• **Exercise requirements**: In the data below, the answer is the run of lines from the line containing "ring dip: (610, 313)" through the line containing "thumb mcp: (377, 356)", both included; print it exactly and nothing else.
*** Opening Data listing ***
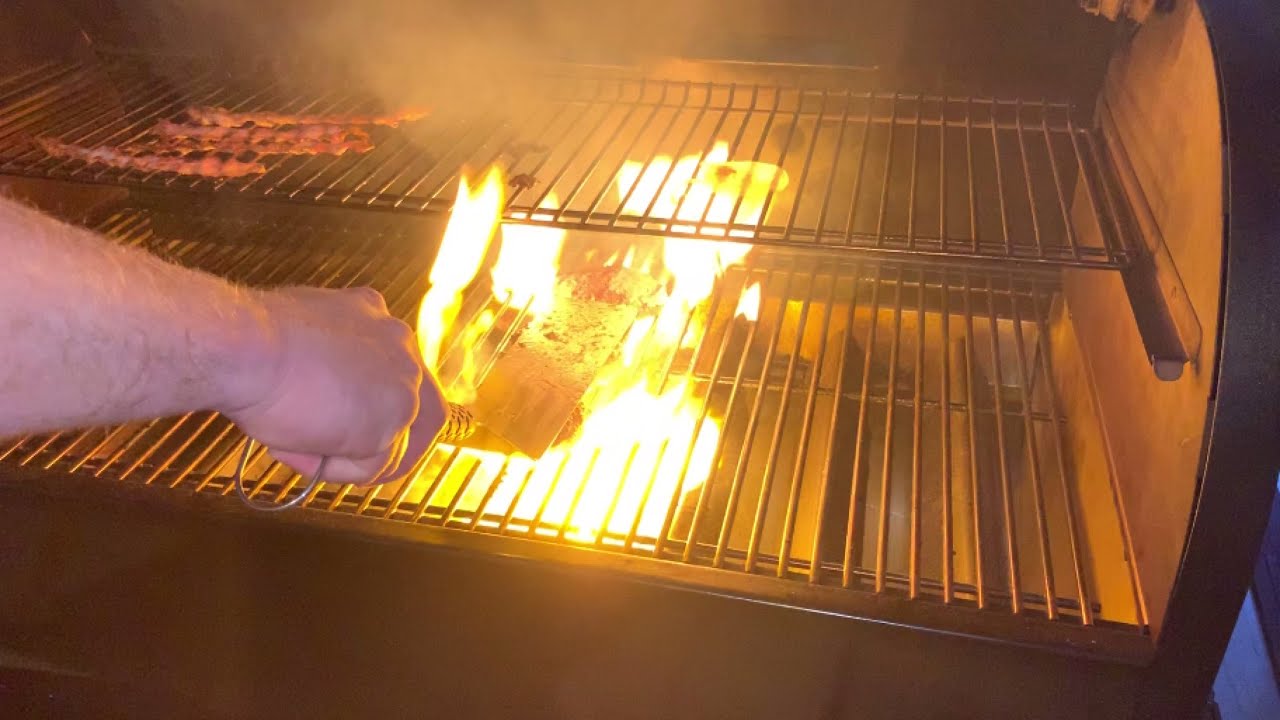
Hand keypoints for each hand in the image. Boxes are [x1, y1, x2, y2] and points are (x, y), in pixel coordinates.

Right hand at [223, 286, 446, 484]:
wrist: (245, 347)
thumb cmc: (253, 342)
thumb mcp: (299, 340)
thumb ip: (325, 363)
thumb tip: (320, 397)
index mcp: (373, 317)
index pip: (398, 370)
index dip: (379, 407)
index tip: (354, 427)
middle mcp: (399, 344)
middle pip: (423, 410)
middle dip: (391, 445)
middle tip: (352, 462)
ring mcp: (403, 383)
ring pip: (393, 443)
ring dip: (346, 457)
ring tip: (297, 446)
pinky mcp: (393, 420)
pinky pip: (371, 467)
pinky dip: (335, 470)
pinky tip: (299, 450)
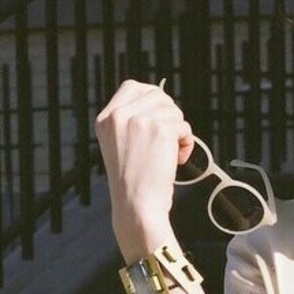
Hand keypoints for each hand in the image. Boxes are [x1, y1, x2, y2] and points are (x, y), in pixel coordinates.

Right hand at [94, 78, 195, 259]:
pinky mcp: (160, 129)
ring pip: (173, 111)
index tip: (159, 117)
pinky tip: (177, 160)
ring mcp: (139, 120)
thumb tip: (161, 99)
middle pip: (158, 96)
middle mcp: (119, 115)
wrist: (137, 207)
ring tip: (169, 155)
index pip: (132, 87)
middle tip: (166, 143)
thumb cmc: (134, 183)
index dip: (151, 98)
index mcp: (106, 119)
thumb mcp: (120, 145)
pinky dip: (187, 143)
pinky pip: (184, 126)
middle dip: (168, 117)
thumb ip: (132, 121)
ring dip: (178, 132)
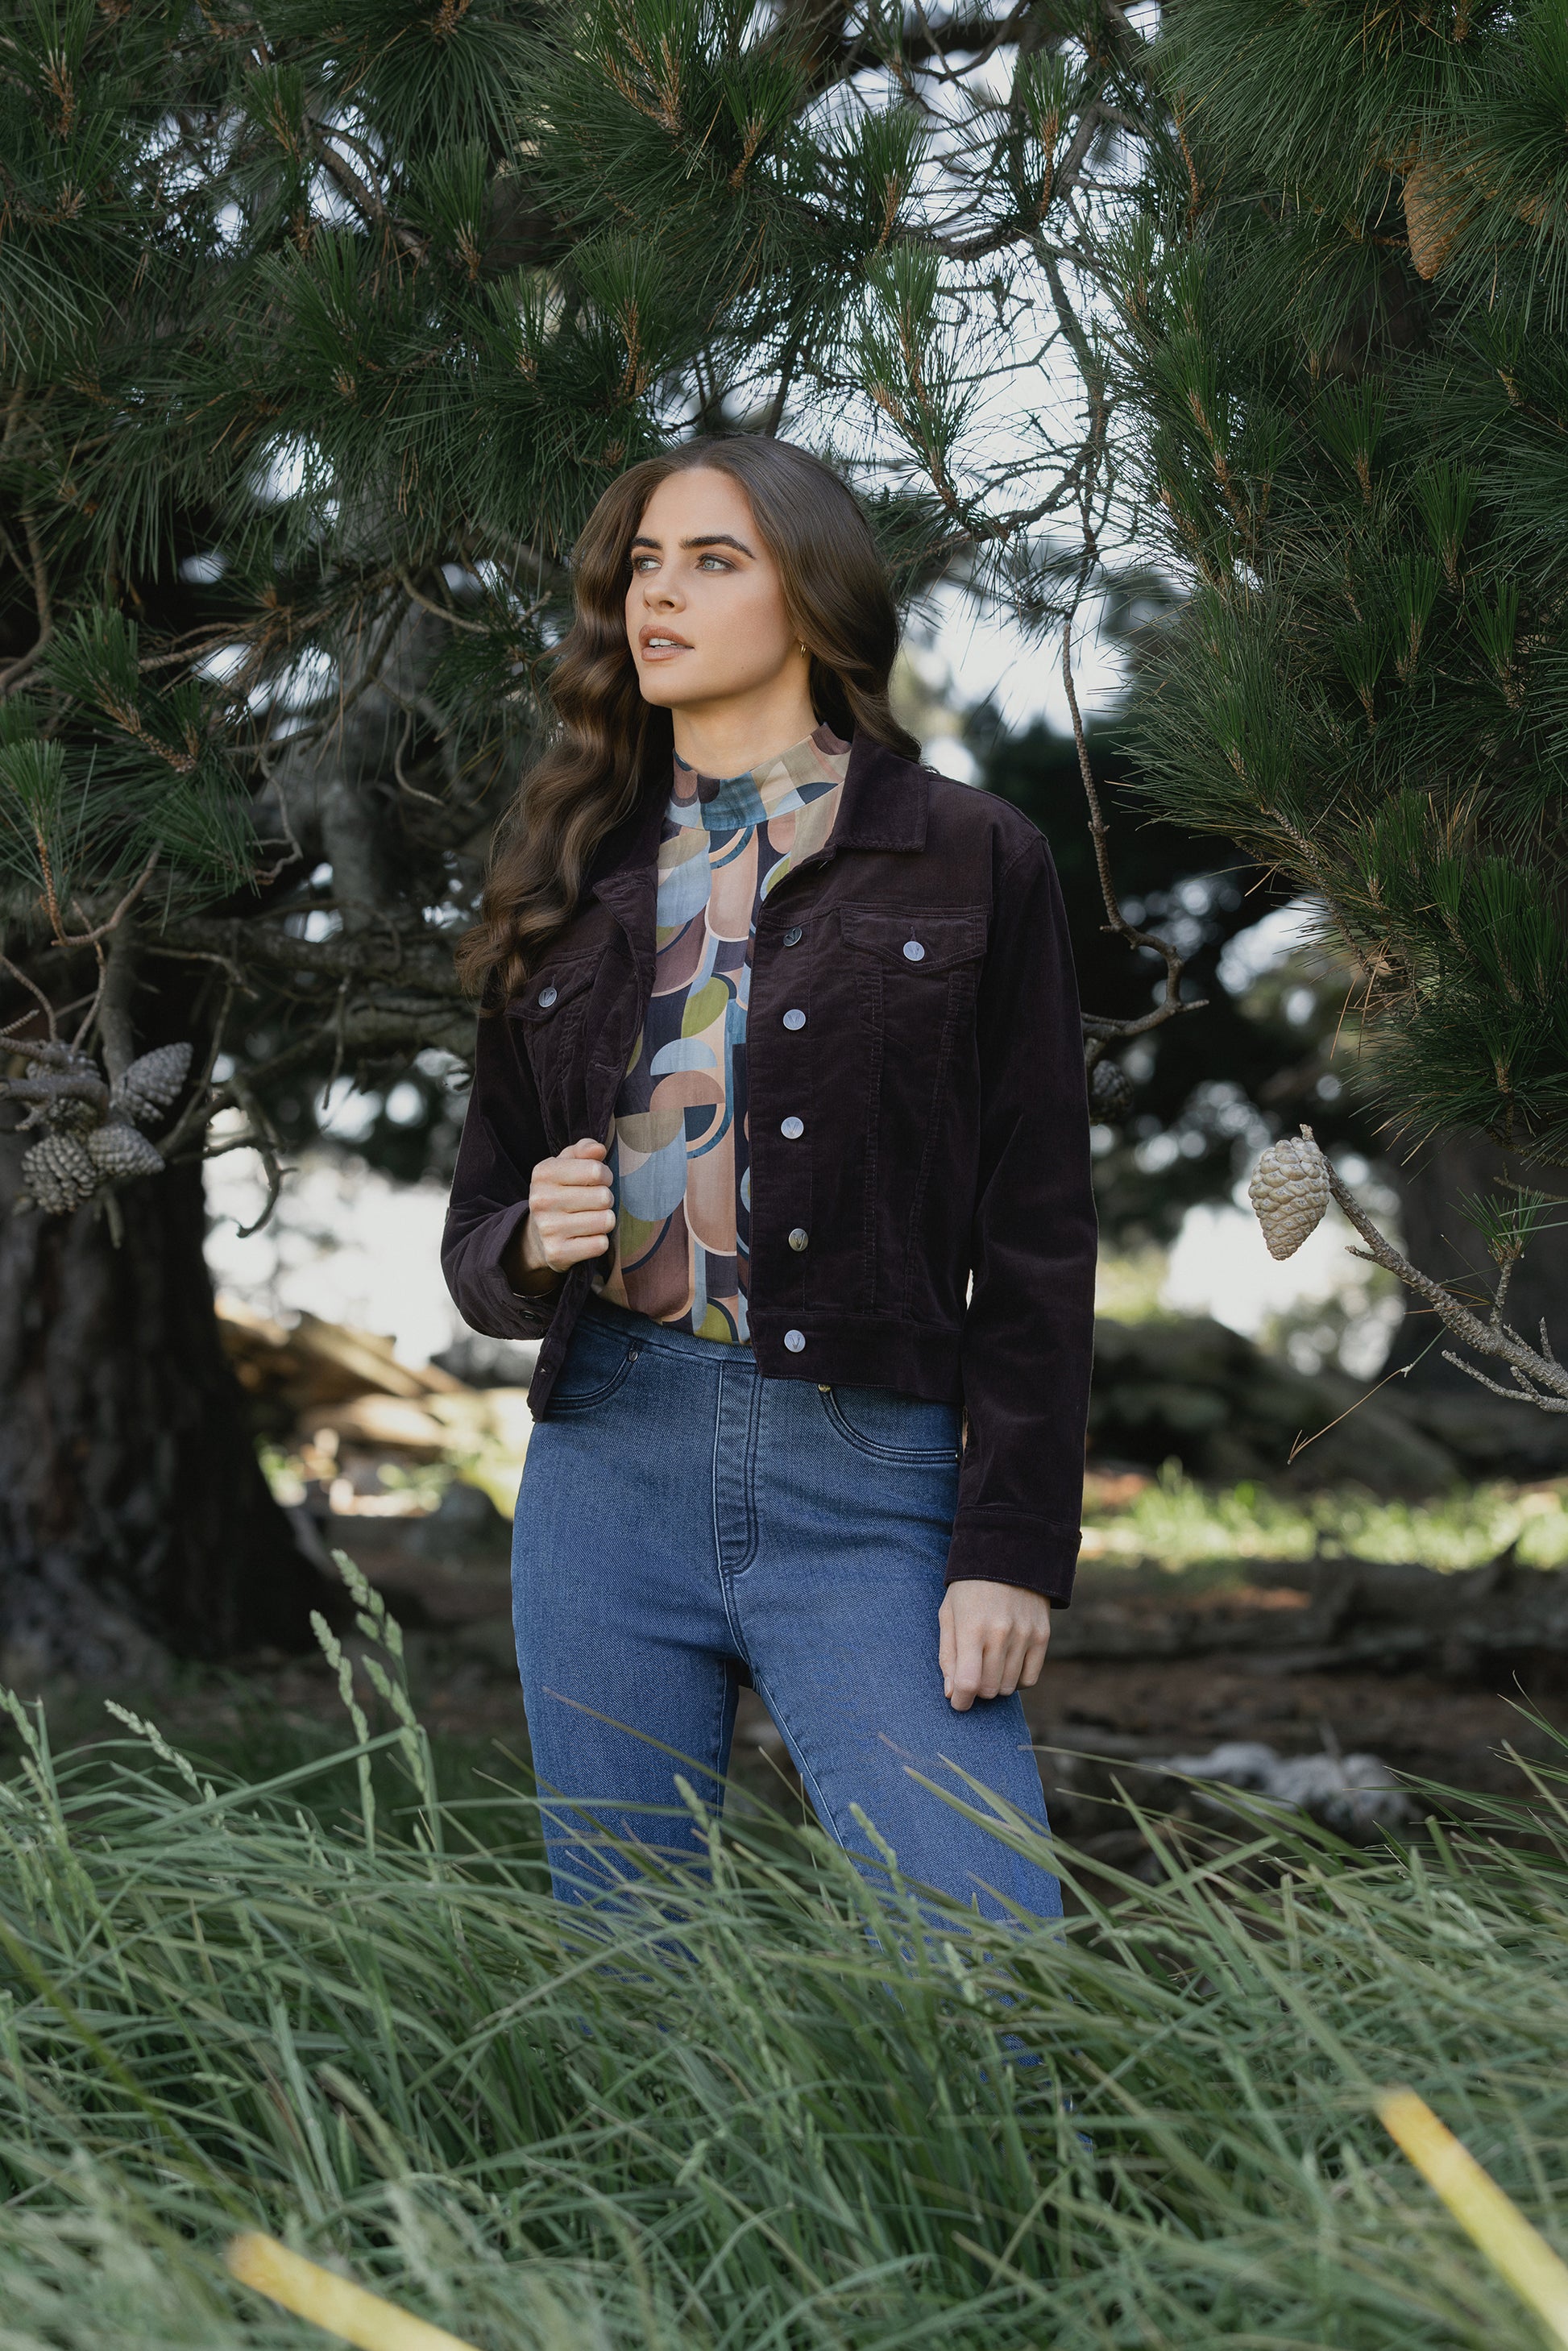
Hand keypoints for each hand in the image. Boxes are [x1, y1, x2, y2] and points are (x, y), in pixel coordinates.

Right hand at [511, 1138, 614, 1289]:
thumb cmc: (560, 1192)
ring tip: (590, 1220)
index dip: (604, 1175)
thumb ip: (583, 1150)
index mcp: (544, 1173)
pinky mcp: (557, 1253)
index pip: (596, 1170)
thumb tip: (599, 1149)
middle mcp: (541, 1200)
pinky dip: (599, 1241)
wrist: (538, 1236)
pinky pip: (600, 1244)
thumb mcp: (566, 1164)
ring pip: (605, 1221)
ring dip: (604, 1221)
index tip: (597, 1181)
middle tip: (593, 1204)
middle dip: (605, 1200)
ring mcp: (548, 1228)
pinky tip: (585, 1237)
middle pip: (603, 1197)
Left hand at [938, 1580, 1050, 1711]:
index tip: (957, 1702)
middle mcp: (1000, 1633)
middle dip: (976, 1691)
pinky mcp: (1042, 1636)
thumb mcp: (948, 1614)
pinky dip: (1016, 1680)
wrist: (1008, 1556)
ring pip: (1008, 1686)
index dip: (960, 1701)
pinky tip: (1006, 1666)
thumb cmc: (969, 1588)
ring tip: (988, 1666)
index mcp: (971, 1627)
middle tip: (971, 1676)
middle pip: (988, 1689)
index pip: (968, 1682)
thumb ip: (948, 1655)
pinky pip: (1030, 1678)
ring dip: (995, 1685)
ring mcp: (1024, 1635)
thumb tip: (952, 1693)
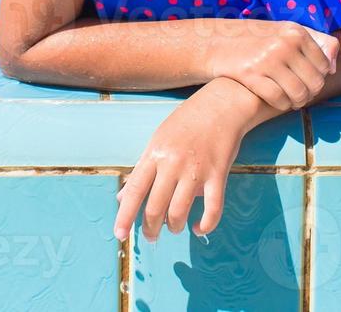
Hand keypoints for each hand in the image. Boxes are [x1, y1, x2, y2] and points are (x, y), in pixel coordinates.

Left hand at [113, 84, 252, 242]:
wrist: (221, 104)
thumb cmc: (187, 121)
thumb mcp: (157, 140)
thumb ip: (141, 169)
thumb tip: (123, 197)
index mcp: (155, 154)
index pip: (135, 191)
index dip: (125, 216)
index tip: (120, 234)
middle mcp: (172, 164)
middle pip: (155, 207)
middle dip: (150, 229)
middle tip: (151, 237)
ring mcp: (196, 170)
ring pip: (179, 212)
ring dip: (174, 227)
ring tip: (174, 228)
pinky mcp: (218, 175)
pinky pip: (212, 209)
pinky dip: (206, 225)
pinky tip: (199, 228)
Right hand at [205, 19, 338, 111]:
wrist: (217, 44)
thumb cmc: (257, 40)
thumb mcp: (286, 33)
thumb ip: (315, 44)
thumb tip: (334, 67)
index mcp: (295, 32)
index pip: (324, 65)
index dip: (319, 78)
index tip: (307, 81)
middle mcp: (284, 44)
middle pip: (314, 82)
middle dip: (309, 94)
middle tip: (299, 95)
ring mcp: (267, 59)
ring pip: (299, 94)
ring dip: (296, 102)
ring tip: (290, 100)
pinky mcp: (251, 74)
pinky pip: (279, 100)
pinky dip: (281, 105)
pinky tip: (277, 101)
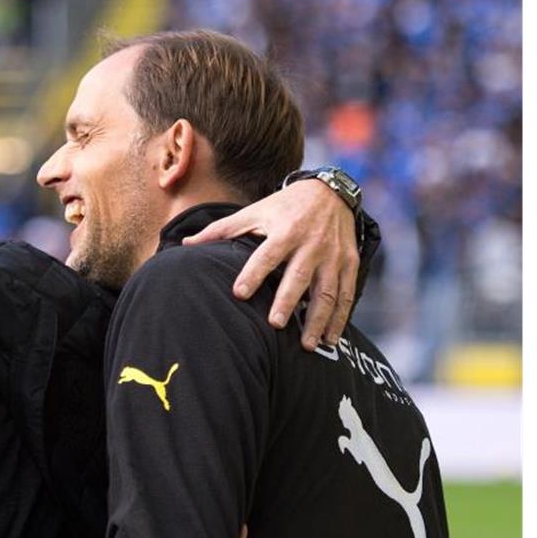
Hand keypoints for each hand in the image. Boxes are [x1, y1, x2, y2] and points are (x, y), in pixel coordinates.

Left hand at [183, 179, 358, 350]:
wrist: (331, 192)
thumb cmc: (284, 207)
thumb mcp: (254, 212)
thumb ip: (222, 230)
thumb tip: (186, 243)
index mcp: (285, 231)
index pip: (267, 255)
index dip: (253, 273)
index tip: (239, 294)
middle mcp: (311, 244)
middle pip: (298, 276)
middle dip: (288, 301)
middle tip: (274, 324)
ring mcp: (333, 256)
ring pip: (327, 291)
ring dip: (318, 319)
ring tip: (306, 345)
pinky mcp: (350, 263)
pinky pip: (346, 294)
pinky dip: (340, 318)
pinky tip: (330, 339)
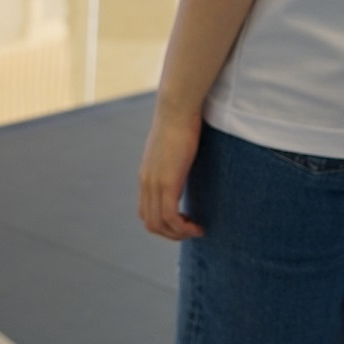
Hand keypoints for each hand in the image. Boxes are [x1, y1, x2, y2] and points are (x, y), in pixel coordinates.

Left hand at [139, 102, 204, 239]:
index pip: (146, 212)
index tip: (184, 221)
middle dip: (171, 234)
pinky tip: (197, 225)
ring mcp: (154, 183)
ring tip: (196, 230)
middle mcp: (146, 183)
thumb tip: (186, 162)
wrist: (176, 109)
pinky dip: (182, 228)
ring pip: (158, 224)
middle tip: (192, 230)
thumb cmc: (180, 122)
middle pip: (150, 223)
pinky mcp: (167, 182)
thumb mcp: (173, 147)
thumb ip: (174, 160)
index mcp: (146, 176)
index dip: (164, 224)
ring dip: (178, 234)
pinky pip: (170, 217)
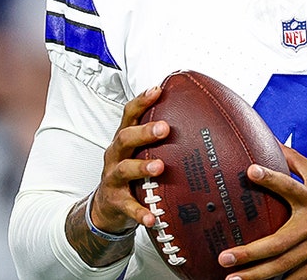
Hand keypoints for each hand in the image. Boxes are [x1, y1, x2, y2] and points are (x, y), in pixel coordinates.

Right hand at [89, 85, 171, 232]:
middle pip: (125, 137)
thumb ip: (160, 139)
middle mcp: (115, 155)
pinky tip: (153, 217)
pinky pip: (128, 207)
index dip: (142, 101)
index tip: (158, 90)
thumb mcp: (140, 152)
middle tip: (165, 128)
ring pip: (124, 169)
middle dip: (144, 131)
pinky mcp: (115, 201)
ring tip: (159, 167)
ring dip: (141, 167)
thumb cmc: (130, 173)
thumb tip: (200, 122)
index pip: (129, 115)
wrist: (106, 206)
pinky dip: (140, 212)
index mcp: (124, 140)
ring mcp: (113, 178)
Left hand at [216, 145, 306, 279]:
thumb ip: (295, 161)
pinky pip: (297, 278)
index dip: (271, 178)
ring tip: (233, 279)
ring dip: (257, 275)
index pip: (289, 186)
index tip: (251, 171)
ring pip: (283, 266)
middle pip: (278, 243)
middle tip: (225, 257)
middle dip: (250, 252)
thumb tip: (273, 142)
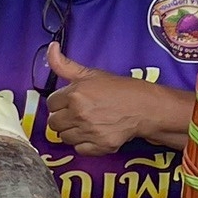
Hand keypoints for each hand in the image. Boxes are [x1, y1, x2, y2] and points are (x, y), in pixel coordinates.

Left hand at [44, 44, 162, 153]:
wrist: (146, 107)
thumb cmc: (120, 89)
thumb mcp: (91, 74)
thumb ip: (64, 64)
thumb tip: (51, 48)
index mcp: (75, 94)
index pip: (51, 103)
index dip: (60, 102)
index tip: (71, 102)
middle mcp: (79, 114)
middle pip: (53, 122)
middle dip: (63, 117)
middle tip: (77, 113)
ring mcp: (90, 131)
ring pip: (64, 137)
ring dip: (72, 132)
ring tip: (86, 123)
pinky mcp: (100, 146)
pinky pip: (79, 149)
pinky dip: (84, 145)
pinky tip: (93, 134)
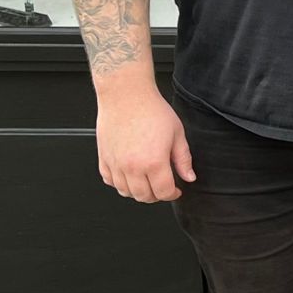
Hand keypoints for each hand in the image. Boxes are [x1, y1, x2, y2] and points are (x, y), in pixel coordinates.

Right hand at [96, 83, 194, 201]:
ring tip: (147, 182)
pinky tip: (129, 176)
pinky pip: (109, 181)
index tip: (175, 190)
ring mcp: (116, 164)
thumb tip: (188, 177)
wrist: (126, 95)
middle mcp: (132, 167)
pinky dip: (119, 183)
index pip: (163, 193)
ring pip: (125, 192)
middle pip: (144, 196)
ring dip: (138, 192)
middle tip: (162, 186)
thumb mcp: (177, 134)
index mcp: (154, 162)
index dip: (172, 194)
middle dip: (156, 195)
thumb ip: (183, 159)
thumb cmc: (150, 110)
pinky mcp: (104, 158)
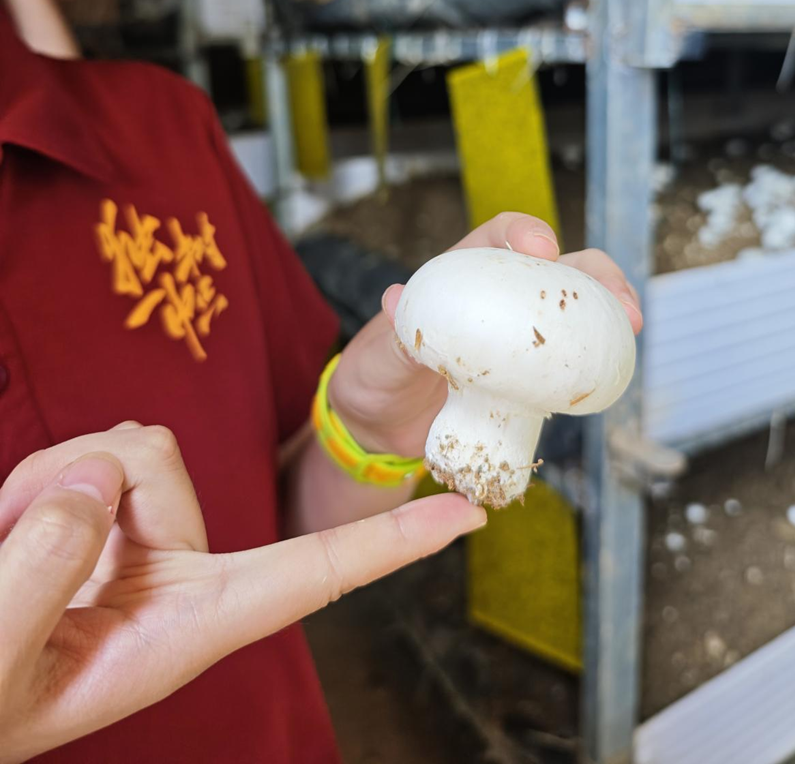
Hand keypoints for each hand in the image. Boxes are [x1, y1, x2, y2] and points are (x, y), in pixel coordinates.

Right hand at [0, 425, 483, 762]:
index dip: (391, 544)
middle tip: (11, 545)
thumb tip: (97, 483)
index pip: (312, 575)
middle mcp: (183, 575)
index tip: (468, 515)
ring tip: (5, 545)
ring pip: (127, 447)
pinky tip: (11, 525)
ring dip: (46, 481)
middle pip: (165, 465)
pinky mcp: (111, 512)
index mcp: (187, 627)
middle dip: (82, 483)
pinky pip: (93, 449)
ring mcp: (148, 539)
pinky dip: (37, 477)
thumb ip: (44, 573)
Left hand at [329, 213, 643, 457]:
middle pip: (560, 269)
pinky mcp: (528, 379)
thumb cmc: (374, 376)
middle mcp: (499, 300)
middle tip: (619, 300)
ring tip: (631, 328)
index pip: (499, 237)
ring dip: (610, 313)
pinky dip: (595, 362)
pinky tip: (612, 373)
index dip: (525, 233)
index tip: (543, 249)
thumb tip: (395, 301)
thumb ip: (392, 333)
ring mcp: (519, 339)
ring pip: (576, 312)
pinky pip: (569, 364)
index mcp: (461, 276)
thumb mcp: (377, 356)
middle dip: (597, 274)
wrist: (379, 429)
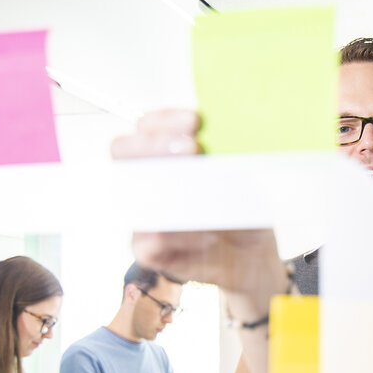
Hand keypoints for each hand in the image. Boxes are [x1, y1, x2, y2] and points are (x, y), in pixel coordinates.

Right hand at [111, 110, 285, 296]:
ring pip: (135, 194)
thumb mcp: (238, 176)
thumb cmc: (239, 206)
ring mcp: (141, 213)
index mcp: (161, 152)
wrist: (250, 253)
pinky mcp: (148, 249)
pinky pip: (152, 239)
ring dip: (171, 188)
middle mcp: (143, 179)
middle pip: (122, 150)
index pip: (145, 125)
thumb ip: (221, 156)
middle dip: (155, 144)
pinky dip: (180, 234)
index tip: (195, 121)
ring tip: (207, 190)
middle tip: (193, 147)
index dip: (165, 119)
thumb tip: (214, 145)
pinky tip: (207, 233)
*** Closing Data listing ***
• **Exercise answer**:
ring dip: (610, 313)
pinky dip: (595, 362)
pinky tip: (612, 373)
index dip: (525, 233)
index tip: (543, 249)
thumb tip: (395, 301)
thumb ip: (392, 333)
ring mcp: (519, 339)
ring pip: (576, 312)
pinky pip: (569, 364)
index mcp: (461, 276)
thumb mcp: (377, 356)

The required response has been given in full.